Re: Indexing in one collection affect index in another collection

2019-01-24 Thread Zheng Lin Edwin Yeo
Hi Shawn,

Unfortunately your reply of memory may not be valid. Please refer to my
explanation below of the strange behaviors (is it much more like a BUG than
anything else that is explainable):

Note that we still have 18GB of free unused memory on the server.

1. We indexed the first collection called customers (3.7 millioin records
from CSV data), index size is 2.09GB. The search in customers for any
keyword is returned within 50ms (QTime) for using highlight (unified
highlighter, posting, light term vectors)

2. Then we indexed the second collection called policies (6 million records
from CSV data), index size is 2.55GB. The search in policies for any
keyword is returned within 50ms (QTime) for using highlight (unified
highlighter, posting, light term vectors)

3. But now any search in customers for any keywords (not from cache) takes
as high as 1200ms (QTime). But still policies search remains very fast
(50ms).

4. So we decided to run the force optimize command on customers collection (
https://localhost:8983/edm/customers/update?optimize=true=1=false),
surprisingly after optimization the search on customers collection for any
keywords become very fast again (less than 50ms). BUT strangely, the search
in policies collection become very slow (around 1200ms) without any changes
to the policies collection.

5. Based on above result, we decided to run the force optimize command on
policies collection (
https://localhost:8983/edm/policies/update?optimize=true=1=false).
More surprisingly, after optimization the search on policies collection for
any keywords become very fast again (less than 50ms). BUT more strangely,
the search in customers collection again become very slow (around 1200ms)
without any changes to the customers collection.

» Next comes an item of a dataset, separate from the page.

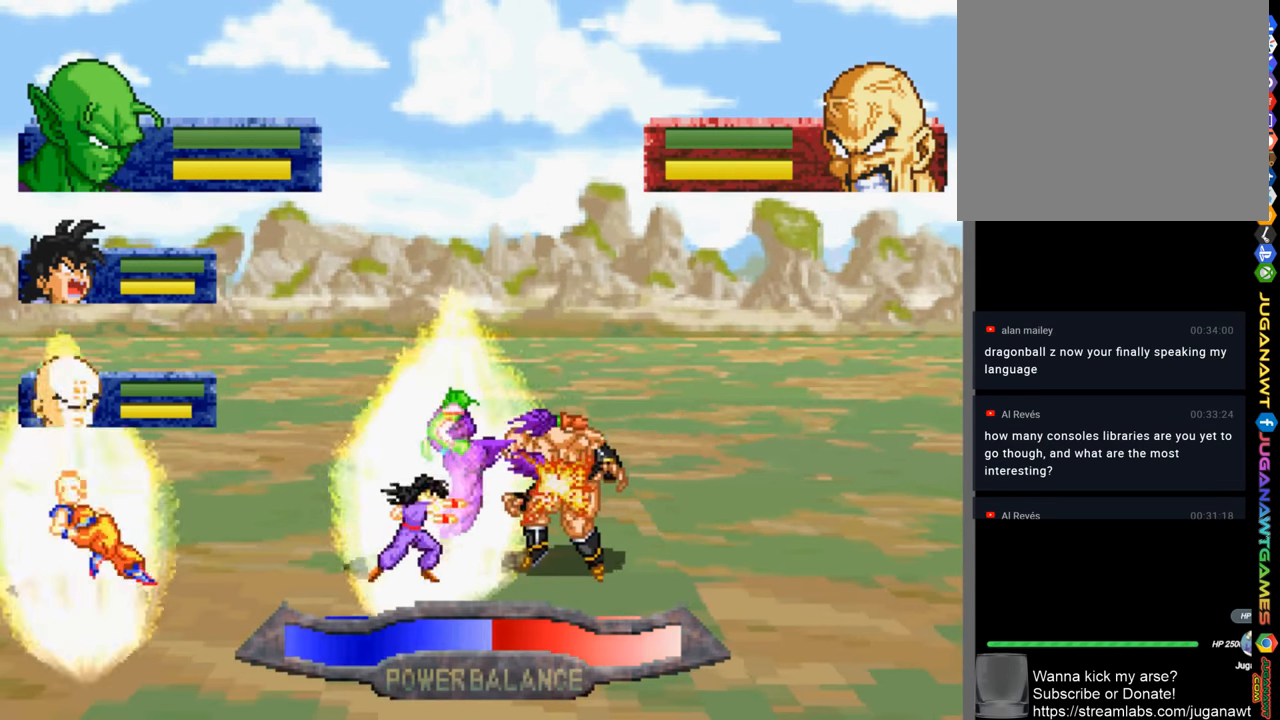
{"buttons": [], "left_stick": "center", "right_stick": "center", "events": [[50, "DPAD_RIGHT", "up"]]}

What a strange and unexpected behavior! If this is not a bug, how could you
explain the above very strange behavior in Solr 7.5. Could it be a bug?

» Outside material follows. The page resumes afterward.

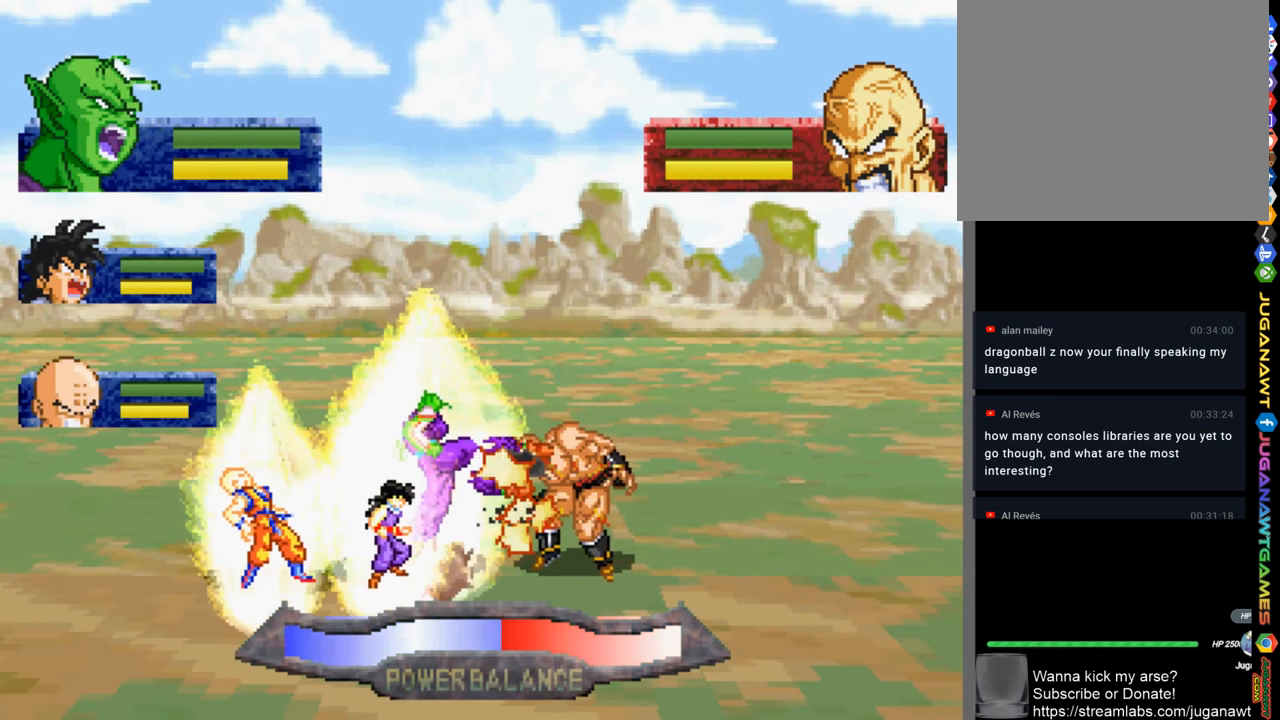
{"buttons": [], "left_stick": "center", "right_stick": "center", "events": []}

We would appreciate any support or help on our above situation.

Thank you.

Regards,
Edwin

On Thu, 24 Jan 2019 at 16:14, Zheng Lin Edwin Yeo 
wrote:

> Hi Shawn,
>
> > If the two collections have data on the same server(s), I can see this
> > happening.  More memory is consumed when there is additional data, and
> > when Solr needs more memory, performance might be affected.  The
> > solution is generally to install more memory in the server.
>
> I have found that even after we delete the index in collection2, the query
> QTime for collection1 still remains slow. It does not goes back to its
> previous fast speed before we index collection2.
>
> Regards,
> Edwin
>
>
> On Thu, 24 Jan 2019 at 11:13, Zheng Lin Edwin Yeo 
> wrote:
>
>> Hi Shawn,
>>
>> Thanks for your reply.
>>
>> The log only shows a list  the following and I don't see any other logs
>> besides these.
>>
>> 2019-01-24 02:47:57.925 INFO  (qtp2131952342-1330) [c:collectioin1
>> s:shard1 r:core_node4 x:collection1_shard1_replica_n2]
>> o.a.s.u.p.StatelessScriptUpdateProcessorFactory update-script#processAdd:
>> id=13245417
>> 2019-01-24 02:47:57.957 INFO  (qtp2131952342-1330) [c:collectioin1
>> s:shard1 r:core_node4 x:collection1_shard1_replica_n2]
>> o.a.s.u.p.StatelessScriptUpdateProcessorFactory update-script#processAdd:
>> id=13245430
>> 2019-01-24 02:47:57.957 INFO  (qtp2131952342-1330) [c:collectioin1
>> s:shard1 r:core_node4 x:collection1_shard1_replica_n2]
>> o.a.s.u.p.StatelessScriptUpdateProcessorFactory update-script#processAdd:
>> id=13245435
>>
>> There is no change to the segments info. but the slowdown in the first
>> collection is very drastic.
>> Before the indexing of collection2, the collection1 query QTime are in
>> the range of 4 to 50 ms. However, after indexing collection2, the
>> collection1 query QTime increases to more than 1000 ms. The index are done
>> in CSV format, and the size of the index is 3GB.
>>
>> Regards,
>> Edwin
>>
>>
>>
>> On Thu, 24 Jan 2019 at 01:09, Shawn Heisey  wrote:
>>
>>> On 1/23/2019 10:01 AM, Zheng Lin Edwin Yeo wrote:
>>> > I am using Solr 7.5.0, and currently I am facing an issue of when I am
>>> > indexing in collection2, the indexing affects the records in
>>> collection1.
>>> > Although the records are still intact, it seems that the settings of
>>> the
>>> > termVecotrs get wipe out, and the index size of collection1 reduced
>>> from
>>> > 3.3GB to 2.1GB after I do the indexing in collection2.
>>>
>>> This should not be possible.  Indexing in one collection should have
>>> absolutely no effect on another collection.
>>>
>>> If logging has been left at its default settings, the solr.log file
>>> should have enough info to show what actually happened.
>>>
>>> > Also, the search in
>>> > collection1, which was originall very fast, becomes very slow after the
>>> > indexing is done is collection2.
>>>
>>> If the two collections have data on the same server(s), I can see this
>>> happening.  More memory is consumed when there is additional data, and
>>> when Solr needs more memory, performance might be affected. 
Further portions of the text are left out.